EXERCISE REQUIREMENTS:
Reproduce every line of the material below word for word, leaving out the pictures.

(Extracted records)
begin
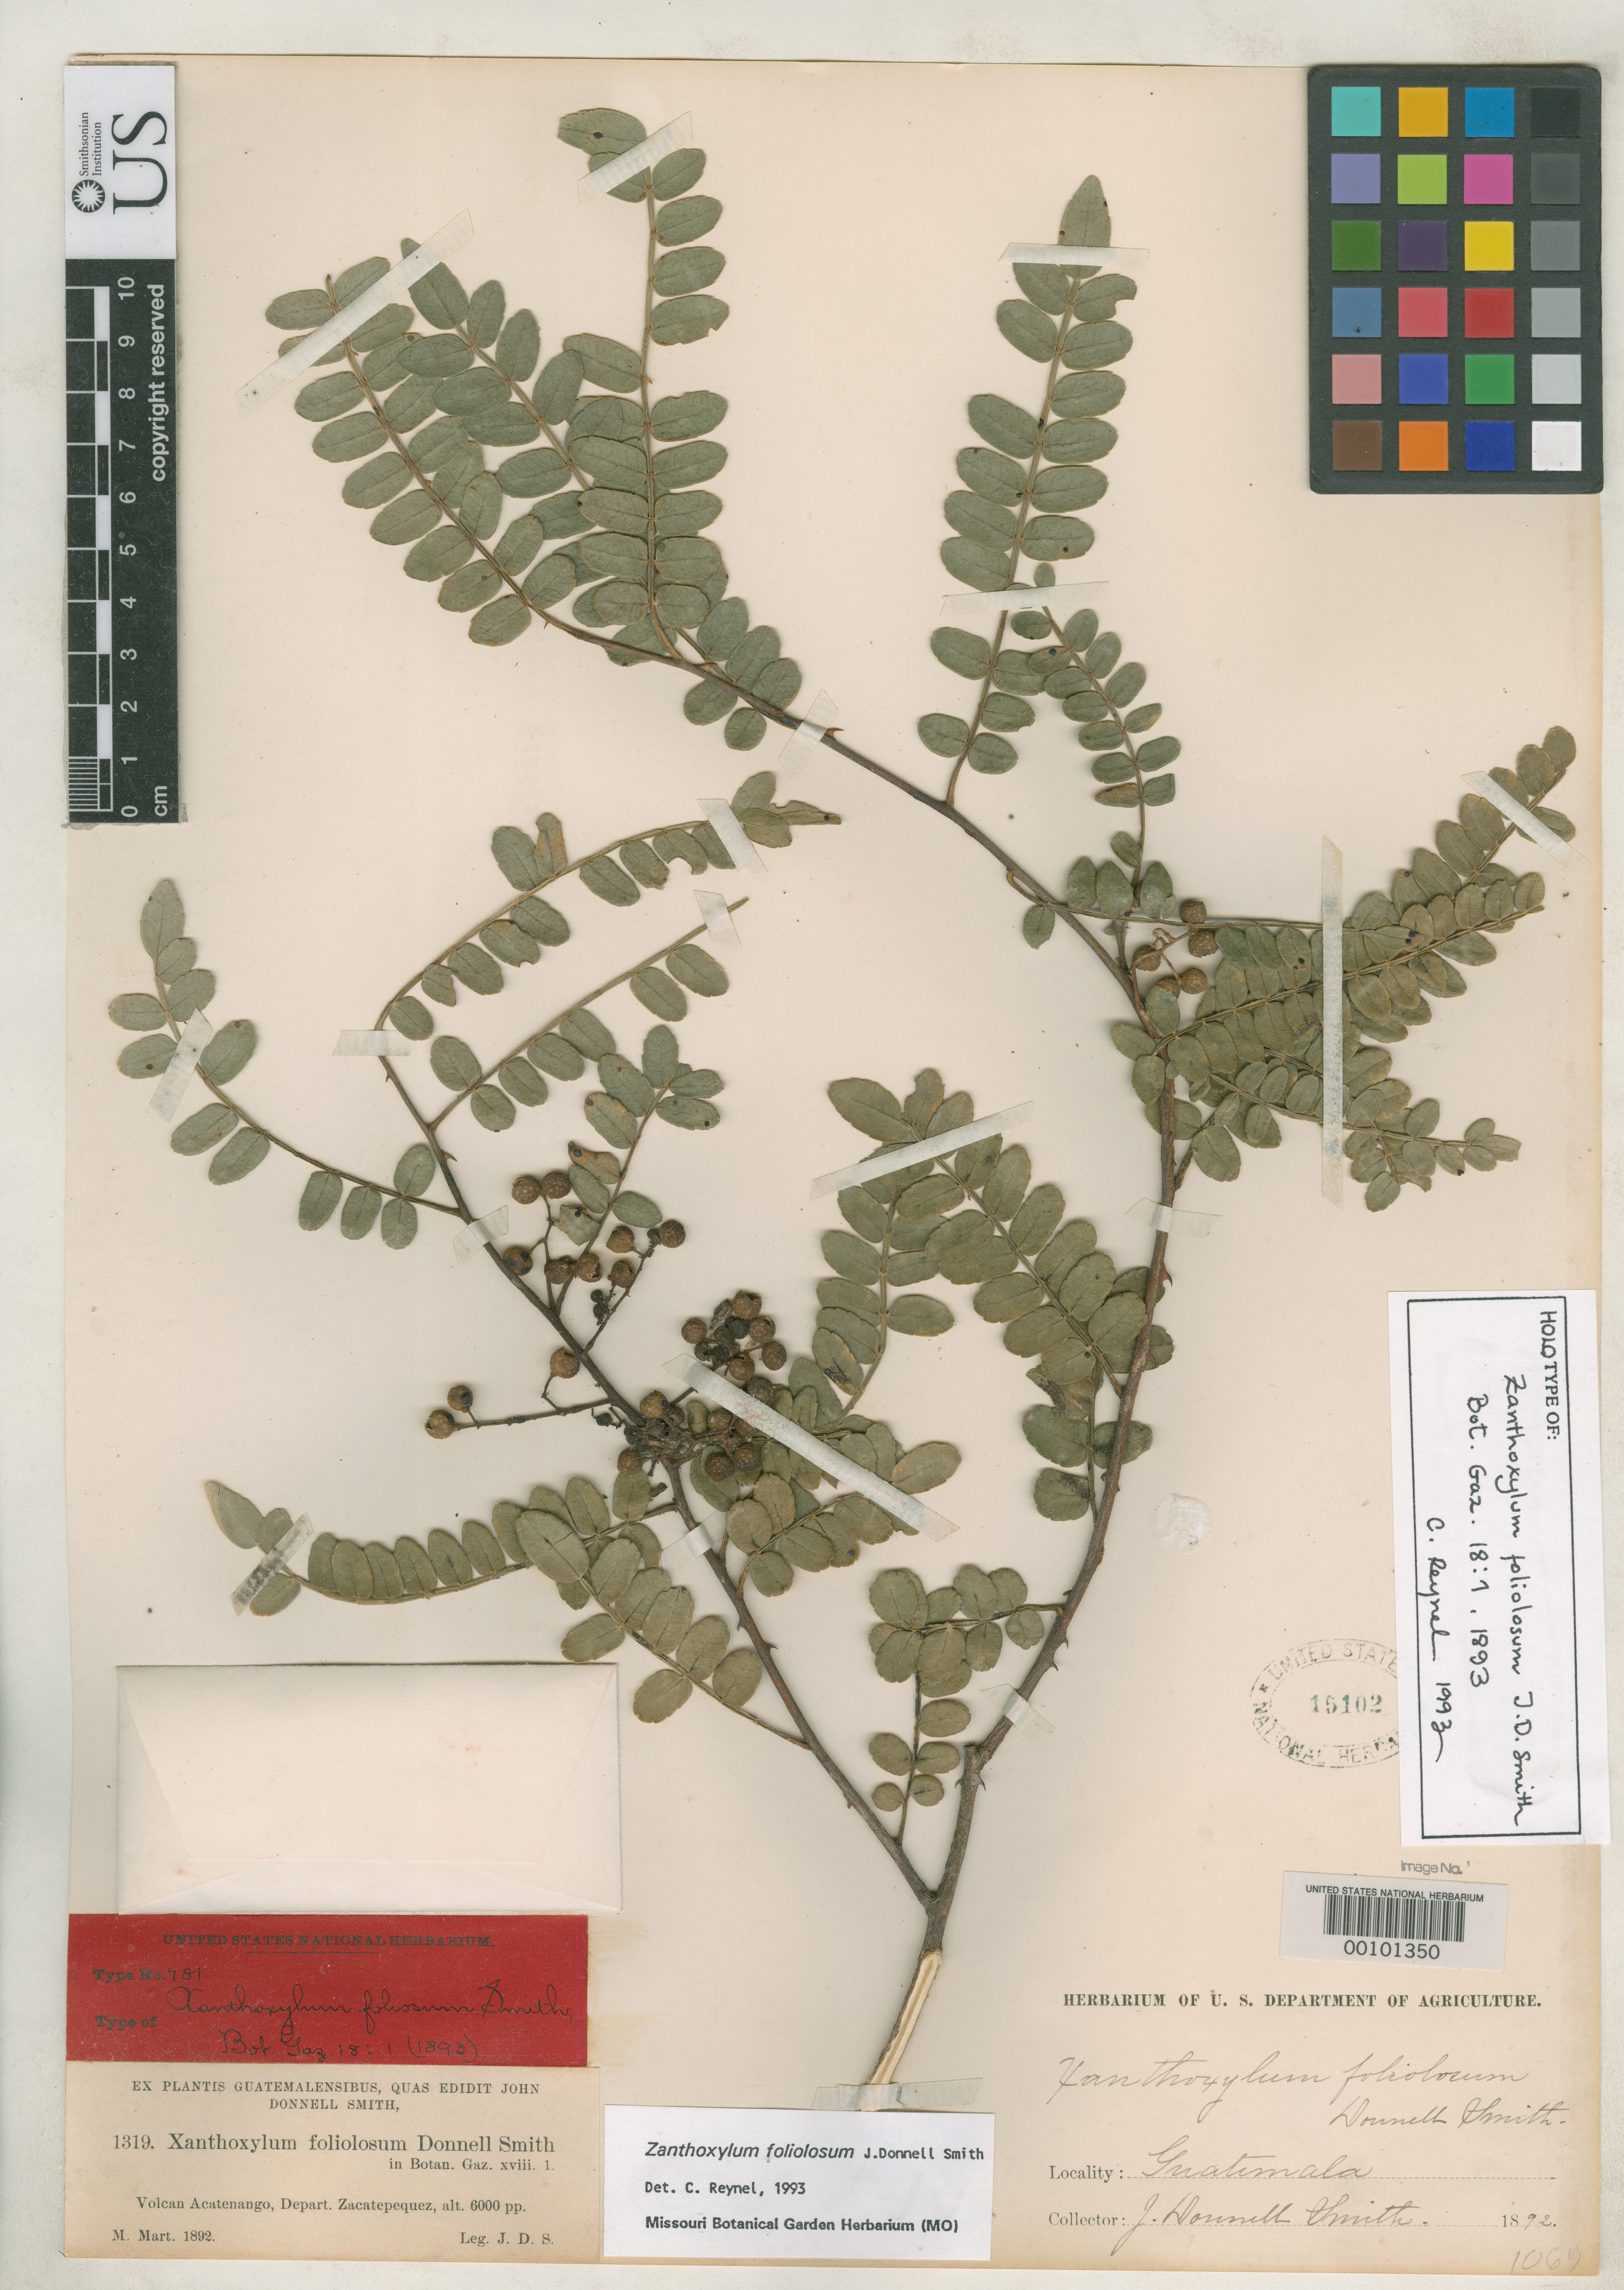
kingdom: Plantae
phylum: Tracheophyta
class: Magnoliopsida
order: Sapindales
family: Rutaceae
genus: Zanthoxylum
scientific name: Zanthoxylum foliolosum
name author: Donn. Sm.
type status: Isotype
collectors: J. Donnell Smith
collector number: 1319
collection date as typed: Mar 1892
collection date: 1892-03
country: Guatemala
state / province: Sacatepéquez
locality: San Rafael, Volcan Acatenango.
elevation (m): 1829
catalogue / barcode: US 15102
end
OUTPUT BELOW:
kingdom: Plantae
phylum: Tracheophyta
class: Magnoliopsida
order: Sapindales
family: Rutaceae
genus: Zanthoxylum
scientific name: Zanthoxylum foliolosum
name author: Donn. Sm.
type status: Isotype
collectors: J. Donnell Smith
collector number: 1319
collection date as typed: Mar 1892
collection date: 1892-03
country: Guatemala
state / province: Sacatepéquez
locality: San Rafael, Volcan Acatenango.
elevation (m): 1829
catalogue / barcode: US 15102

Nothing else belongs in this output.